[Collected data entries]

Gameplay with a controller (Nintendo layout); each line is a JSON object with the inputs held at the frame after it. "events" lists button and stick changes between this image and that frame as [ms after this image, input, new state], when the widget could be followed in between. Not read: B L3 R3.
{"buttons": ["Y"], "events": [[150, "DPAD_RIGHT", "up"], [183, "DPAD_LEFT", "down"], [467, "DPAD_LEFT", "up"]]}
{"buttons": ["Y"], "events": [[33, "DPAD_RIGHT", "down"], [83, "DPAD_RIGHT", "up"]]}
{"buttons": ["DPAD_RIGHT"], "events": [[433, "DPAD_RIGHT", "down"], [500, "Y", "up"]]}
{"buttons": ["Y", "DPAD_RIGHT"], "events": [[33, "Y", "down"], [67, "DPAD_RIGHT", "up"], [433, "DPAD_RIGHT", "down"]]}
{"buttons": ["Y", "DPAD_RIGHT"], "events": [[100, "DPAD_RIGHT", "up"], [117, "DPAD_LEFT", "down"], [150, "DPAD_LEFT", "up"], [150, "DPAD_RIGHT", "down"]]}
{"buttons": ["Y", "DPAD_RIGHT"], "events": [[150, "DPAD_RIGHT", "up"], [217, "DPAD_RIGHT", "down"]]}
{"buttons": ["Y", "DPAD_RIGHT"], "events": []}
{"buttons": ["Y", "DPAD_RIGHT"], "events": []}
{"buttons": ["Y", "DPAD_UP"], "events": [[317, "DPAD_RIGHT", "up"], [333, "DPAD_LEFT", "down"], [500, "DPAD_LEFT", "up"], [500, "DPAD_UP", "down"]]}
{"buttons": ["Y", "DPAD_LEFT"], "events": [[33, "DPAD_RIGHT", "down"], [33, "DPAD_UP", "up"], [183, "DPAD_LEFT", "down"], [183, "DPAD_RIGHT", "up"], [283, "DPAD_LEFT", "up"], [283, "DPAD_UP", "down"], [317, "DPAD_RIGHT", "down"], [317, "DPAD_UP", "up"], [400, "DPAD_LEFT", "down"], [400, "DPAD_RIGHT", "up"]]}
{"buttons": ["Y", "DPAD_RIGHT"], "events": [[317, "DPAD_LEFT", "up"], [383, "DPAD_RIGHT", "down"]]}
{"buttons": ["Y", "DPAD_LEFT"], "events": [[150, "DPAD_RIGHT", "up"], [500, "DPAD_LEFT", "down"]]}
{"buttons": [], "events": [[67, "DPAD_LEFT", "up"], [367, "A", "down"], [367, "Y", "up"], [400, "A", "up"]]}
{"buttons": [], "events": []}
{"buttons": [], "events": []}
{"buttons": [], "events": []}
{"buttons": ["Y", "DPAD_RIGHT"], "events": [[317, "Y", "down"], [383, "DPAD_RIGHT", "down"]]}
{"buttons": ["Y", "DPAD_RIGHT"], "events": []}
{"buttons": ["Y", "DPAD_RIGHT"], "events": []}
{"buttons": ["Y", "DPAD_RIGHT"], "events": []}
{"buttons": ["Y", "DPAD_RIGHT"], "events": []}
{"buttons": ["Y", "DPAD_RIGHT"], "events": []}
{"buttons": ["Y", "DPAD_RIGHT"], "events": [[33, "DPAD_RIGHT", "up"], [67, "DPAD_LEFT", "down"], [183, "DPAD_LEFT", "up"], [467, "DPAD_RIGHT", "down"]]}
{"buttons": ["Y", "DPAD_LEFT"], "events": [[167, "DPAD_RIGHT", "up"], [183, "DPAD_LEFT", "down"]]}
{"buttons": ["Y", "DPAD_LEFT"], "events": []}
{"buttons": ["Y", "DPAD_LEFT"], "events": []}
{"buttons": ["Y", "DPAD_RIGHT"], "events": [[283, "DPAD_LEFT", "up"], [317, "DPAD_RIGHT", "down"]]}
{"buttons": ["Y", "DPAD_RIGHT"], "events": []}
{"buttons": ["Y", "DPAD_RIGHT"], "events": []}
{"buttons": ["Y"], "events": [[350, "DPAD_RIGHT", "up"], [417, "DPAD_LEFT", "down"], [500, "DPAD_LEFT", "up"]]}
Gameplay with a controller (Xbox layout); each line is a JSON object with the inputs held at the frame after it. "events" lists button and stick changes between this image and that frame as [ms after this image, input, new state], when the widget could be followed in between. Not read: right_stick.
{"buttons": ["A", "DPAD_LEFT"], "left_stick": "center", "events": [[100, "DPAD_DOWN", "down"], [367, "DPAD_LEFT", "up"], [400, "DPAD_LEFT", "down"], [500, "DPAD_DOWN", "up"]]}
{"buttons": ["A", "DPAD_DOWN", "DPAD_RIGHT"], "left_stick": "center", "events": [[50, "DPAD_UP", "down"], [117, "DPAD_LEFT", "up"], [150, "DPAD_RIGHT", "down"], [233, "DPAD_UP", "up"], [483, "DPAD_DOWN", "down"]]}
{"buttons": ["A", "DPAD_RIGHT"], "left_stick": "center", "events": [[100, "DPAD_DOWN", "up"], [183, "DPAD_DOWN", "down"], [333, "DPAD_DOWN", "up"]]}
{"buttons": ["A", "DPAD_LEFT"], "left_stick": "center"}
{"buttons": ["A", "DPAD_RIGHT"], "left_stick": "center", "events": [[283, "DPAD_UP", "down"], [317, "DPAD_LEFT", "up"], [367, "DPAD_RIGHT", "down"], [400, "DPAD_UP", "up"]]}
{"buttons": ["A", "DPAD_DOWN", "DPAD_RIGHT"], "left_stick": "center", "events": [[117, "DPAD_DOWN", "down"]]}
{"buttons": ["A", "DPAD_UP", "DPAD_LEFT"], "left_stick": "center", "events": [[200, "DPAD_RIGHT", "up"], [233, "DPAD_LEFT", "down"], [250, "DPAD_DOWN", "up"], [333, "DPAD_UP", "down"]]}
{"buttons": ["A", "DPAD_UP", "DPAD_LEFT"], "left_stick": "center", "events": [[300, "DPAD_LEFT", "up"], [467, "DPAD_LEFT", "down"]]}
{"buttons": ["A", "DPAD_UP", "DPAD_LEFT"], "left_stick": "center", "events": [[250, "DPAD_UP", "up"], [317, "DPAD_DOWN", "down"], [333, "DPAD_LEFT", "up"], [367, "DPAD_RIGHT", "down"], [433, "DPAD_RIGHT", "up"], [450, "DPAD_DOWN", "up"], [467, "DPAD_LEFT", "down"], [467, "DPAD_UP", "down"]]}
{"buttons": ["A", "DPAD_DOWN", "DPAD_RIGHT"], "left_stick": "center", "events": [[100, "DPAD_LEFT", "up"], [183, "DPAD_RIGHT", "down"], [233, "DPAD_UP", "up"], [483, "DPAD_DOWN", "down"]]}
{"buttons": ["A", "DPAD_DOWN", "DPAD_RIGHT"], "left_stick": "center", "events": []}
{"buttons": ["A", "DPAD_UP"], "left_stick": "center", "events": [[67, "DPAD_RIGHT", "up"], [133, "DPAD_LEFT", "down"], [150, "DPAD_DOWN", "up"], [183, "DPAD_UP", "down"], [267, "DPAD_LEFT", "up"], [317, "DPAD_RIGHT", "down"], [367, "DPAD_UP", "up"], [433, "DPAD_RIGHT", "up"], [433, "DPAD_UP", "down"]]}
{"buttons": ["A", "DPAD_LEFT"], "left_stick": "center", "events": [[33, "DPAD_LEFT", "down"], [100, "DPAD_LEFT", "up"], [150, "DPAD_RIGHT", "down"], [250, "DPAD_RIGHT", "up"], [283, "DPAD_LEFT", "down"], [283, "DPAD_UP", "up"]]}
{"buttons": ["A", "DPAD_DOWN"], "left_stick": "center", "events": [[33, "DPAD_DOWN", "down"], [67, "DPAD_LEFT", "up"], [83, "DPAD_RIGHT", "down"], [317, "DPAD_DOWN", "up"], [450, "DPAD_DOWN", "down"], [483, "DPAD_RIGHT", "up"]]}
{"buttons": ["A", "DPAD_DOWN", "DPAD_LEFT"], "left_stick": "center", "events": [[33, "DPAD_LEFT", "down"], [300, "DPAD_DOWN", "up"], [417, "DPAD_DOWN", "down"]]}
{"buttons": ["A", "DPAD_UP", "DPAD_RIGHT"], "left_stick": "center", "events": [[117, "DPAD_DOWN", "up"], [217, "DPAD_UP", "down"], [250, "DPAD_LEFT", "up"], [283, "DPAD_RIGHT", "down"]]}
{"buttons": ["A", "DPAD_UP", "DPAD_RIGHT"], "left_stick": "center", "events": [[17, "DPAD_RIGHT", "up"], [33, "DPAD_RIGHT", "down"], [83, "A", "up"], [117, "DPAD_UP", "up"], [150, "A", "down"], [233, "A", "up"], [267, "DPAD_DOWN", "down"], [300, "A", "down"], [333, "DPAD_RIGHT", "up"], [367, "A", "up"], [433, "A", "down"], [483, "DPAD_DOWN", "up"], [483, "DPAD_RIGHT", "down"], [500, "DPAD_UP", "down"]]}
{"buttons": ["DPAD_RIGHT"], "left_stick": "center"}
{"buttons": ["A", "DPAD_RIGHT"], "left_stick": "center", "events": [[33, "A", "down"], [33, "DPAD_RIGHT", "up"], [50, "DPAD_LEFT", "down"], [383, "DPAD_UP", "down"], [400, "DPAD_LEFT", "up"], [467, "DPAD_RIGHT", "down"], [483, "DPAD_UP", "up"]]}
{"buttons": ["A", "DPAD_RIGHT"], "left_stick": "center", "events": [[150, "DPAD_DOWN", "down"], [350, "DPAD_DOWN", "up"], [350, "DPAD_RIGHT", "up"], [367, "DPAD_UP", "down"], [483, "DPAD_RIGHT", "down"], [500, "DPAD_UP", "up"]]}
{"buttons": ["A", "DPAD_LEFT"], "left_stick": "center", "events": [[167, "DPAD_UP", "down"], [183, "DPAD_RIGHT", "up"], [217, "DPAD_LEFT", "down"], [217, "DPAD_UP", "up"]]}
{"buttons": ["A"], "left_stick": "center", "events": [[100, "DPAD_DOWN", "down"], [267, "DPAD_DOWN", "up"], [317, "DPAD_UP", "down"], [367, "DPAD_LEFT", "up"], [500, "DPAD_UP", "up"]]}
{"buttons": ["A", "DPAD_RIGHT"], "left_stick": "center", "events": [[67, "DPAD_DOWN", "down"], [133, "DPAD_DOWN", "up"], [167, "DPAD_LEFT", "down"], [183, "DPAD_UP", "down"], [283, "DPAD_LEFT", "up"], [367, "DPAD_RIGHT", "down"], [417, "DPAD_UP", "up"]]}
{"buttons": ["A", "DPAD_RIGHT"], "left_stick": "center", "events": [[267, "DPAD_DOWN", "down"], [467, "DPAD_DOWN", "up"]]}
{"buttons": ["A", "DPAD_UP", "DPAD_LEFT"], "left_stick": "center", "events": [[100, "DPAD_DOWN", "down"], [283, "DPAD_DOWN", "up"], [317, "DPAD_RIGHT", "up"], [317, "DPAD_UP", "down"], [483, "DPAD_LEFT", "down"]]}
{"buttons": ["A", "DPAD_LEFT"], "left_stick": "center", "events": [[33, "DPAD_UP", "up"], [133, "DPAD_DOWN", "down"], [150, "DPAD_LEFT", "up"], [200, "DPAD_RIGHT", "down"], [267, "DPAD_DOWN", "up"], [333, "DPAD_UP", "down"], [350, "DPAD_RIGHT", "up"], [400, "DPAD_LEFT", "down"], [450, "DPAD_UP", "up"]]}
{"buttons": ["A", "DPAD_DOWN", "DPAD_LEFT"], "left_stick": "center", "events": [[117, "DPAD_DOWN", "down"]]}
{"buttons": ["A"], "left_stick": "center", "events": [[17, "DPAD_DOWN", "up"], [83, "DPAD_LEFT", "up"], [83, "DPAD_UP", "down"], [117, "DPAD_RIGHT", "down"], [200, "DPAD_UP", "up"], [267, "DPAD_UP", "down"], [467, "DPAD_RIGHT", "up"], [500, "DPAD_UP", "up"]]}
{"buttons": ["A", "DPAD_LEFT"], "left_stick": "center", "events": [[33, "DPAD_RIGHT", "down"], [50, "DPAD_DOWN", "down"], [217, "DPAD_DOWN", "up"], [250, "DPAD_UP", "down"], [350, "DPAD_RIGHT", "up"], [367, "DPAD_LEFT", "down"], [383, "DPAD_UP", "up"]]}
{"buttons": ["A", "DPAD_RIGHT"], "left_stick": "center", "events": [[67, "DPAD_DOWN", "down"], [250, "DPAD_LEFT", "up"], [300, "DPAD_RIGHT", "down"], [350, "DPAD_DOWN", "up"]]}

Directions for this task:
From the data, pick out every line that includes "each".

Completed exercise:
Gameplay with a controller (Nintendo layout); each line is a JSON object with the inputs held at the frame after it. "events" lists button and stick changes between this image and that frame as [ms after this image, input, new state], when the widget could be followed in between. Not read: B L3 R3.
Gameplay with a controller (Xbox layout); each line is a JSON object with the inputs held at the frame after it. "events" lists button and stick changes between this image and that frame as [ms after this image, input, new state], when the widget could be followed in between. Not read: right_stick.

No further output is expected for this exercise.